Extracted records
BEGIN

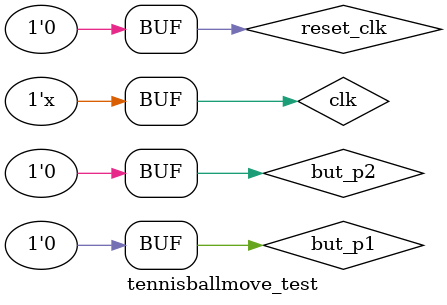
<source format=v>
`timescale 1ns / 1ps


module tennisballmove_test(

    );
    
    reg clk;
    reg but_p1;
    reg but_p2;
    reg reset_clk;
    wire [15:0] led;
    
    top tb( .clk(clk), .but_1(but_p1), .but_2(but_p2), .reset_clk(reset_clk), .led(led));
    
    always #100 clk = ~clk;
    
    initial begin
        clk = 0;
        reset_clk = 1;
        #50 reset_clk = 0;
        #50 but_p1 = 1;
        #4800 but_p1 = 0; 
        but_p2 = 0;
        #2750 but_p2 = 1;
        #150 but_p2 = 0;
        
        #20000 but_p2 = 1;
        #100 but_p2 = 0;
   end
endmodule

</source>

END

INSTRUCTIONS FOR THE TASK
Set down exactly the lines from the one that contains "#2750 but_p2 = 1;" to the final line above, both included, and nothing more.

ANSWER SECTION
        #2750 but_p2 = 1;
        #150 but_p2 = 0;
        
        #20000 but_p2 = 1;
        #100 but_p2 = 0;
   end
endmodule

</source>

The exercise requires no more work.